Following many months of labor strife, tense negotiations and strikes both threatened and realized, Boeing appears to be nearing the end of its latest bruising round of contract negotiations with its unions. On Monday, engineering and technical employees represented by the Society of Professional Engineering Employees in Aerospace (SPEEA) IFPTE Local 2001 ratified four-year collective bargaining agreements covering nearly 21,000 Boeing employees in Washington, Oregon, California and Utah.

SPEEA announced the result Tuesday following a vote-by-mail process. Boeing and SPEEA leaders agreed November 14 on the terms of the contracts. The first covers 14,000 engineers in the SPEEA Professional Bargaining Unit. The second contract covers 7,000 technical workers in the union's Technical Bargaining Unit. The contracts go into effect December 2, 2008, and expire October 6, 2012.

"These contracts reward our employees for the valuable contributions they make to Boeing's success," said Doug Kight, Boeing vice president of Human Resources. "These agreements also enable us to remain competitive and position Boeing to continue to win new business during these challenging economic times."

SPEEA notes the vote turnout was one of the largest ballot returns in union history. Votes were counted Monday at union headquarters in Seattle.

The final tally in the mail-in vote showed 69 percent of the voting employees in the SPEEA Technical Unit approved their contract offer with 3,429 voting to accept and 1,554 voting to reject. In the separate Professional Unit, 79 percent approved the offers with 7,184 voting to accept the offer and 1,951 voting to reject. Union negotiation teams recommended members approve the offers.

Nearly 74 percent of the eligible members voted on the contracts. In 2005, just 65 percent of the members voted.

"Passage of these contracts represents a first step in restoring the relationship between Boeing management and its engineering and technical workforce," said SPEEA Executive Director and Chief Spokesperson Ray Goforth. "We have a lot of work to breathe life into the text of these agreements and we still need to finish negotiations in Wichita."

Goforth refers to negotiations for 700 engineers at Boeing Wichita, which are scheduled to resume Tuesday. The Wichita contract was extended to allow for negotiations beyond the original December 5 expiration.

The new contracts provide employees wage increases, benefit improvements, a voice in future decisions on outsourcing and a process to take a voluntary layoff with benefits. The union spent more than eight months negotiating the offers with Boeing. Final main table negotiations started October 29.

Specifically, the contracts approved Monday provide salary increase pools of 5 percent in each year of the contract. Engineers in the Professional unit are guaranteed an increase of at least 2 percent each year and Technical workers are guaranteed increases of at least 2.5 percent during each year of the contract.

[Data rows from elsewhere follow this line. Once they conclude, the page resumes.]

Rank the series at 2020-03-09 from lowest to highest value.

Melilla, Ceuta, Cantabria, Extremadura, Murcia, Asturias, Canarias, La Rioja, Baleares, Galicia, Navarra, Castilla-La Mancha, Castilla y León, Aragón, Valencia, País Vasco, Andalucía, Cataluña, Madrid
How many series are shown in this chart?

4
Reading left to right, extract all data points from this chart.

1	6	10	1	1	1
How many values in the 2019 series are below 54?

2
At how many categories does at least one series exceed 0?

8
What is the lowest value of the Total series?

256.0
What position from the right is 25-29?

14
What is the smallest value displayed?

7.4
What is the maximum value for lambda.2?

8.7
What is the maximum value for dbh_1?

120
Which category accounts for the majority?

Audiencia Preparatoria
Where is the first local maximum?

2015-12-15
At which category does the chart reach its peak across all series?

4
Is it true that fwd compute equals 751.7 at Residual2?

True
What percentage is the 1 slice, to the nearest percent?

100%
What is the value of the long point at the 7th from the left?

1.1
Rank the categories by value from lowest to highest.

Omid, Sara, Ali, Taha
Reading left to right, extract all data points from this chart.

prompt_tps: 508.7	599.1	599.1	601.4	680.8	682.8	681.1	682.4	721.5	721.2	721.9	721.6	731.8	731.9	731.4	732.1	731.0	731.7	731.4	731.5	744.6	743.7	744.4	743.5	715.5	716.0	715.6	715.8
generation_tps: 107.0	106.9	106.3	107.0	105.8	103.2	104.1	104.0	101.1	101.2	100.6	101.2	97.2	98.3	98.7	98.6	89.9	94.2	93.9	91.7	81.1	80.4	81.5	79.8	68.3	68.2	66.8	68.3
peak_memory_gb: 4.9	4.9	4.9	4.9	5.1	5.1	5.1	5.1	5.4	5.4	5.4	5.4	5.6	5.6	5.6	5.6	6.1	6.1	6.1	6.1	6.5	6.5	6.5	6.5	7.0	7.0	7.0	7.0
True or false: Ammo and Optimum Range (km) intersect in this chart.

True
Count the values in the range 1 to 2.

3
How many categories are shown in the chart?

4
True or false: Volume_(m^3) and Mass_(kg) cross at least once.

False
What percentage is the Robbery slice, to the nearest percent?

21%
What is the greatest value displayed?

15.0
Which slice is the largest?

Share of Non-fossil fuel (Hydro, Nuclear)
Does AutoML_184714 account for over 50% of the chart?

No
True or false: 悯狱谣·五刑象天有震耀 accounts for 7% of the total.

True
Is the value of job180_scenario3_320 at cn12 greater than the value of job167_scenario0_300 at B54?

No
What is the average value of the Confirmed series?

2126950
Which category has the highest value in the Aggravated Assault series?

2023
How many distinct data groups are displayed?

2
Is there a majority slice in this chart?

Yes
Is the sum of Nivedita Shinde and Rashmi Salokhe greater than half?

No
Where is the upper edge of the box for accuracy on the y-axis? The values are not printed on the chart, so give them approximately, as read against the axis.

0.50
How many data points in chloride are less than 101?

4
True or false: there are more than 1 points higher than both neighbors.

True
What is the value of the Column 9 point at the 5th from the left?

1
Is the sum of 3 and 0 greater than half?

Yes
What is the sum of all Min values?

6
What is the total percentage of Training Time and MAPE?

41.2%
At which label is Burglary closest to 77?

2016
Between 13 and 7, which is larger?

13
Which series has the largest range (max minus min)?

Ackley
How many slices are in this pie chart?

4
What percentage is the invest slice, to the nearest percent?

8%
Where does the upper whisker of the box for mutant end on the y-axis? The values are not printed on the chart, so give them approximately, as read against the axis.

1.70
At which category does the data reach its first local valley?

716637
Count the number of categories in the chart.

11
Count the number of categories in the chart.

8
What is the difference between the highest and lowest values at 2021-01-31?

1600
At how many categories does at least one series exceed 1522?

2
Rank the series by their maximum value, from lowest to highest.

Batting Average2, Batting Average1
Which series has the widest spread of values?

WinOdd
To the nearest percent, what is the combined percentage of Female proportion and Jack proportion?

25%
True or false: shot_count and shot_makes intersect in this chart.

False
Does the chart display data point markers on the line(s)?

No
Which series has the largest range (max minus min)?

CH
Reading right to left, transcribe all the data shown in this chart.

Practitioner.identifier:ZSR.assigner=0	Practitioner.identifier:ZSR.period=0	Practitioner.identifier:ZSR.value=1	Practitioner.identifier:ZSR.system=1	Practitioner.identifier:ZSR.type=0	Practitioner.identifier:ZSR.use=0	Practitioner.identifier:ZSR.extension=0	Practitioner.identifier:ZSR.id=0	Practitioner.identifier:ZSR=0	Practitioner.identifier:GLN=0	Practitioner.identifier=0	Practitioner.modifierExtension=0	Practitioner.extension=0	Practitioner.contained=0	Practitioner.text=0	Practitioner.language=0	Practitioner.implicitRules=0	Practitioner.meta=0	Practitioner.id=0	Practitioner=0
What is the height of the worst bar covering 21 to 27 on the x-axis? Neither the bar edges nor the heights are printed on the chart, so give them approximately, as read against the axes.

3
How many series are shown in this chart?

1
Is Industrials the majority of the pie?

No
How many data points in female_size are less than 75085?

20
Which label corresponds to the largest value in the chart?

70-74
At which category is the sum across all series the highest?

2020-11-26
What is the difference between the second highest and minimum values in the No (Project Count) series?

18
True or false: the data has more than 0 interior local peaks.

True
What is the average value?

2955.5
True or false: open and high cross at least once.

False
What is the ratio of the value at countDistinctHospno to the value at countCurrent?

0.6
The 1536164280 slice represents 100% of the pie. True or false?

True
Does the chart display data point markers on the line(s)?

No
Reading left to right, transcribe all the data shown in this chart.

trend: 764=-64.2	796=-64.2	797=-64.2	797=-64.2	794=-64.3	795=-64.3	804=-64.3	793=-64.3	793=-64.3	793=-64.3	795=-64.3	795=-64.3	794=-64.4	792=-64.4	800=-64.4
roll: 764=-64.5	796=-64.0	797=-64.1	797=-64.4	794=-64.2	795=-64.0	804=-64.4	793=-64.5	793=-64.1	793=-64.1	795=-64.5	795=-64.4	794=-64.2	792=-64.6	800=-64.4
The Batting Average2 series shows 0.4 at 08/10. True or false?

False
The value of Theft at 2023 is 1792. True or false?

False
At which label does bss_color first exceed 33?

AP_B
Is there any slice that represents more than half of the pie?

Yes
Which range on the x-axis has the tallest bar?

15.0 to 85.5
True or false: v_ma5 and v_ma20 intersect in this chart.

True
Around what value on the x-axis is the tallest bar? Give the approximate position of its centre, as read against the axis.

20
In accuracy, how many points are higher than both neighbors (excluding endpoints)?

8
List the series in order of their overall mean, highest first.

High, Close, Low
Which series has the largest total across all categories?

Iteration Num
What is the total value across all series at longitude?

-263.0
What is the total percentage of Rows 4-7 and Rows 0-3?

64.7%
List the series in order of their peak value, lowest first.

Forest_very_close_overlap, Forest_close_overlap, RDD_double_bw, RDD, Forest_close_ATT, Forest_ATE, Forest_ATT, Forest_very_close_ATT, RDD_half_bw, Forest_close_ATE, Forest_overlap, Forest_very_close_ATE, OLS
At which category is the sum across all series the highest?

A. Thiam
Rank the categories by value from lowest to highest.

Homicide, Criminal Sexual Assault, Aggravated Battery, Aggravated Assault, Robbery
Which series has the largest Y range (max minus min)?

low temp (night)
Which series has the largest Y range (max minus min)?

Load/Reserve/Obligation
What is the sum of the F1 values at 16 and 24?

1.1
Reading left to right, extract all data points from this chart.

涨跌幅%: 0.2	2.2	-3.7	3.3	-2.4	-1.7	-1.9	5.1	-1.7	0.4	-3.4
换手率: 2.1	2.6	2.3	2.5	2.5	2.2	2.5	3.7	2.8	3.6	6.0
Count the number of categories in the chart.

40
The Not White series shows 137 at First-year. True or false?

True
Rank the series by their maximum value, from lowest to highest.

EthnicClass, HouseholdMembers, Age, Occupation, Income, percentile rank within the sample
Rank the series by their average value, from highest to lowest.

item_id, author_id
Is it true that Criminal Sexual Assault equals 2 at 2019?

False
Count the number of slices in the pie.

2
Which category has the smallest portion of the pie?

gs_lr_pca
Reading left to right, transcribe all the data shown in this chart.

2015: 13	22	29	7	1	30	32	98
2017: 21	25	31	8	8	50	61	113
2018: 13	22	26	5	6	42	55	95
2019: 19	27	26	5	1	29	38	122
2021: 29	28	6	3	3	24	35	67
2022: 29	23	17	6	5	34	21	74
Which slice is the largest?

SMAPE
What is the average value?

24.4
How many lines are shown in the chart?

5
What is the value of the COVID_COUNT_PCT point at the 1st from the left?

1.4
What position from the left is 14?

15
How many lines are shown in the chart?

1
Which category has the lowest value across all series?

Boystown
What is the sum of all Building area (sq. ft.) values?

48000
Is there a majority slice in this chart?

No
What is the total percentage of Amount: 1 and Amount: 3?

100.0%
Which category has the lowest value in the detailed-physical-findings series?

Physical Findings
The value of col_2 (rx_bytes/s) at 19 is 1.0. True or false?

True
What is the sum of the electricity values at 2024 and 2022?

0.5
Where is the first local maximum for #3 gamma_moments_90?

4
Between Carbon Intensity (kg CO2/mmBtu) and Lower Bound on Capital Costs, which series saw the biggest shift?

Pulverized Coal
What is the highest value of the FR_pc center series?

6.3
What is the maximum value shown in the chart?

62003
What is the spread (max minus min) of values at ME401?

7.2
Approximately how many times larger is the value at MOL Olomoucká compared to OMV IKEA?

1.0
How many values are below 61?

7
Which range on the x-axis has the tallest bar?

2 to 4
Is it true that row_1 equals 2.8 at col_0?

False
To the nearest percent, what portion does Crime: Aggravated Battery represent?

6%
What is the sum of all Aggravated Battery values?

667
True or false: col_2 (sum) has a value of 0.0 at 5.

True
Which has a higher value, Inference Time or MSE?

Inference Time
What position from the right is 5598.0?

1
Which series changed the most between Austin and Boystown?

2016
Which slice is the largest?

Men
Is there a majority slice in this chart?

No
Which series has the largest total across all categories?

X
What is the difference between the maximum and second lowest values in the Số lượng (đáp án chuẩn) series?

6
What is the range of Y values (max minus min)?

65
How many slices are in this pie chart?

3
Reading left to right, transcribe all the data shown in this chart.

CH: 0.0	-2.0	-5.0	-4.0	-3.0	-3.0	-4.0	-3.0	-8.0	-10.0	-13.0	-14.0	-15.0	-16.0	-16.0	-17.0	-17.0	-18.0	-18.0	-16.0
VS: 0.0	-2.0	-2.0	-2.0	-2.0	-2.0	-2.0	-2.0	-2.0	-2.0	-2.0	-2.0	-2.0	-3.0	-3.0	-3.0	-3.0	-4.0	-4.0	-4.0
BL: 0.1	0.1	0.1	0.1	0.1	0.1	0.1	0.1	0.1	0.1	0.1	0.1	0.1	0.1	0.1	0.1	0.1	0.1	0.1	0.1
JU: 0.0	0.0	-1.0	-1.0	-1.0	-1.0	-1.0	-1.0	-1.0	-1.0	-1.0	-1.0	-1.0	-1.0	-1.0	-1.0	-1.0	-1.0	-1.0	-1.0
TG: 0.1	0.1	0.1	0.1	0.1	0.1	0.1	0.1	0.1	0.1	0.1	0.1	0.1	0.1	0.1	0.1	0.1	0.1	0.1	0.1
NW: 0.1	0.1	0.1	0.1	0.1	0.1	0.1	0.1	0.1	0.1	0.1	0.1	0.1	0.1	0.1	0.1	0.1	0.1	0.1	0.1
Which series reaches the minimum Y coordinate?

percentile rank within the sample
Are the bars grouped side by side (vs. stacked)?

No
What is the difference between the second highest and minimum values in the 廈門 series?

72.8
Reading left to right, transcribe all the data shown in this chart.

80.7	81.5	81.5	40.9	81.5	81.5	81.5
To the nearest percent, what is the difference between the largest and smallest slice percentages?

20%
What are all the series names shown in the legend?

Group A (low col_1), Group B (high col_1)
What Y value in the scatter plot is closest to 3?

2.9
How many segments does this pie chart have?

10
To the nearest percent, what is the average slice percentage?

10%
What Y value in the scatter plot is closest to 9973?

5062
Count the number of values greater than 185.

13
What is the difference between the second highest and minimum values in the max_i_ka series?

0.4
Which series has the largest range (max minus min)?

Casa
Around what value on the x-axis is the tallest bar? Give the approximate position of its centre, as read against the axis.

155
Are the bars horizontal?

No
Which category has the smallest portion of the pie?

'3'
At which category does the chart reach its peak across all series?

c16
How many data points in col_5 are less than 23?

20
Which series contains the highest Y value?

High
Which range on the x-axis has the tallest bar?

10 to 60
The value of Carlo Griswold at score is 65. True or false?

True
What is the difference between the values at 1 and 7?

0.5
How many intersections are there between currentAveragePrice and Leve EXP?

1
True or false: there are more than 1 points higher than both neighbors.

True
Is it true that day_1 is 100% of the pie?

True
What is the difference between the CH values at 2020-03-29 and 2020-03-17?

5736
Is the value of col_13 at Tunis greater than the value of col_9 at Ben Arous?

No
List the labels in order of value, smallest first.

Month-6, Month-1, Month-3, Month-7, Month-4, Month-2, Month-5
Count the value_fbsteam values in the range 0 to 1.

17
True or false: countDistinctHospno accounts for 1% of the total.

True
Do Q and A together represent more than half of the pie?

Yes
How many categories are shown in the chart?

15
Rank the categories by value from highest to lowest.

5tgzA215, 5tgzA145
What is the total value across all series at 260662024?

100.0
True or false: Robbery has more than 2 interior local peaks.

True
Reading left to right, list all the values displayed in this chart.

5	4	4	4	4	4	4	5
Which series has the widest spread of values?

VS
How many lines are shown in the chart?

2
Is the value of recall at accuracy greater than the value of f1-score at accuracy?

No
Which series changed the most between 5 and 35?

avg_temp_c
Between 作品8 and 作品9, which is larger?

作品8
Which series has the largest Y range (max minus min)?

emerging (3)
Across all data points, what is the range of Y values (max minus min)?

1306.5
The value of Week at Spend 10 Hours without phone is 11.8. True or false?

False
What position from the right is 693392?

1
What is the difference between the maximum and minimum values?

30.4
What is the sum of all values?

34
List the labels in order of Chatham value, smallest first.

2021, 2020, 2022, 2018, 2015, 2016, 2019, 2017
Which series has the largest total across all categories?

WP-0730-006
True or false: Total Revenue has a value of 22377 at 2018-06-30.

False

In addition to the wage increases, the union says improvements were gained to medical coverage, retirement and the company agreed to maintain the defined benefit pension for new employees. SPEEA also stopped Boeing from cutting engineers in Utah from the Professional contract. 

While recommended, passage was not guaranteed. During more than 100 workplace meetings, union negotiators heard members talk about the continued lack of respect from management and concerns about a lack of confidence in Boeing corporate leaders.

"These were the toughest negotiations I've been involved with," said Professional Negotiation Team chair and three-time negotiator Dave Patzwald.

Union leaders said members voiced concerns about management misdirection and lack of respect for employees for months. The comments grew out of frustration over corporate decisions that are causing continued delays to the 787 and 747-8, fastener problems on multiple aircraft and a continued push to hire more contract labor while pushing existing employees to work more and more overtime.